What I’m most proud of though, and where we’ve put a huge amount of effort, is the work we’ve done to drive the training through the tool.
It’s not just a raw data entry tool for collecting training data. We’ve tried to bake into the tool a methodology for training the service.
The tool directs the training. It looks at what the user has done so far, and tells them explicitly what would be the best thing for them to do next.
It prioritises questions to select for training using a variety of techniques. Initially this focuses on an analysis of words used in the questions. As more training is completed, the selection also includes an analysis of which questions are performing well and which aren’t.
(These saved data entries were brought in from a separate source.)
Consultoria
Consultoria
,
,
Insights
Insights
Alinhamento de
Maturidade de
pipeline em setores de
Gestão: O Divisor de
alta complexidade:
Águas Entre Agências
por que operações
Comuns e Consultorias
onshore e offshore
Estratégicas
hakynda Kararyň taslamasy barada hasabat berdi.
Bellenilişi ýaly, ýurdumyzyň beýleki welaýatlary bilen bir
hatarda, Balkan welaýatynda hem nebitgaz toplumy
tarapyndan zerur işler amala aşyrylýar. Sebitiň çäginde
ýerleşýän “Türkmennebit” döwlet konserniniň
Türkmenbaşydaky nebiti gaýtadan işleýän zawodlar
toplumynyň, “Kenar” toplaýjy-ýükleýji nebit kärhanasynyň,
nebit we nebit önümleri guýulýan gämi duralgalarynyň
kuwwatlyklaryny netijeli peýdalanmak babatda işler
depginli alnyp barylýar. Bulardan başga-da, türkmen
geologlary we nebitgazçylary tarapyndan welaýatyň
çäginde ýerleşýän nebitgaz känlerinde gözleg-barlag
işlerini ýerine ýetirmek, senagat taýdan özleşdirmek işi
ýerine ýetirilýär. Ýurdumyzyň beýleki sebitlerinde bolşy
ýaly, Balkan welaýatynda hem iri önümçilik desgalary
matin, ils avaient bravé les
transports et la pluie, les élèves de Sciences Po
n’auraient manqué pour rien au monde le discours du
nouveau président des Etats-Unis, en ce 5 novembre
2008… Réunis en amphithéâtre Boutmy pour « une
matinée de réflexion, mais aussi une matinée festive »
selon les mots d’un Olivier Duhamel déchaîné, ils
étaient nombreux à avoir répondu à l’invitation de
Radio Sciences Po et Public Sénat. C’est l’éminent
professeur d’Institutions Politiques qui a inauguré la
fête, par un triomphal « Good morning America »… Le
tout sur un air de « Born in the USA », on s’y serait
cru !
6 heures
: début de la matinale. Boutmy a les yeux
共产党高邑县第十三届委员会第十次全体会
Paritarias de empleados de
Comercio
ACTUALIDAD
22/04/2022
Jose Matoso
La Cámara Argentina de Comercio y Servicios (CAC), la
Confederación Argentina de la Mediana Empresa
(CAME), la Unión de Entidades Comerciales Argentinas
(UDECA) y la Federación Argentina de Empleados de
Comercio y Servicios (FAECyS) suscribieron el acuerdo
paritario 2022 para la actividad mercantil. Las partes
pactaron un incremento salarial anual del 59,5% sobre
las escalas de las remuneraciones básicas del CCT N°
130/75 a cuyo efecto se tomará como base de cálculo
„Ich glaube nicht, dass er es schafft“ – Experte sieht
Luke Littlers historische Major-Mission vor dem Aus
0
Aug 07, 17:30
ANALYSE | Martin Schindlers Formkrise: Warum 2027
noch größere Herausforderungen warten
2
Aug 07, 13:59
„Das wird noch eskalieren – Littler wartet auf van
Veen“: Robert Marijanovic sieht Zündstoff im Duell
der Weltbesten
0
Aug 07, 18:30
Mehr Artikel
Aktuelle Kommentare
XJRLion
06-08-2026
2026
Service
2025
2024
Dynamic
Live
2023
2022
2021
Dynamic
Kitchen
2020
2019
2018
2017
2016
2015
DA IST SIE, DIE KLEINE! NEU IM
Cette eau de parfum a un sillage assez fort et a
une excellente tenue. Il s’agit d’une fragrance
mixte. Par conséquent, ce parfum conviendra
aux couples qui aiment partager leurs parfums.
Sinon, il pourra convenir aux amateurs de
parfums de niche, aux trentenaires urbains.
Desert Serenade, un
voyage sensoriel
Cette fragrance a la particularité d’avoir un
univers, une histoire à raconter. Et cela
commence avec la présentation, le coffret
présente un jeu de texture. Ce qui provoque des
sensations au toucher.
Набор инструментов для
The tool also has a variety of strategies and techniques for how the user can do training, which it switches the user between dynamically. This is also based on a continuous background analysis of the growing ground truth, how training is going, the results of tests created and run automatically in the background, and so on.
We’ve created a tool to help developers train the service as quickly and efficiently as possible, without them needing a background or expertise in machine learning techniques. We do this by guiding them step by step through a process based on best practices, a process that is automatically tuned and adapted based on their content and how their training is going.
There’s a lot I didn’t get a chance to include in our initial release. It is absolutely an MVP and a lot of the things I would’ve liked us to add didn’t make it in the effort for a small team to get a product ready for release in just 90 days.
But we’ve made a solid start. And I hope our approach will enable developers to build some great things with the Retrieve and Rank service.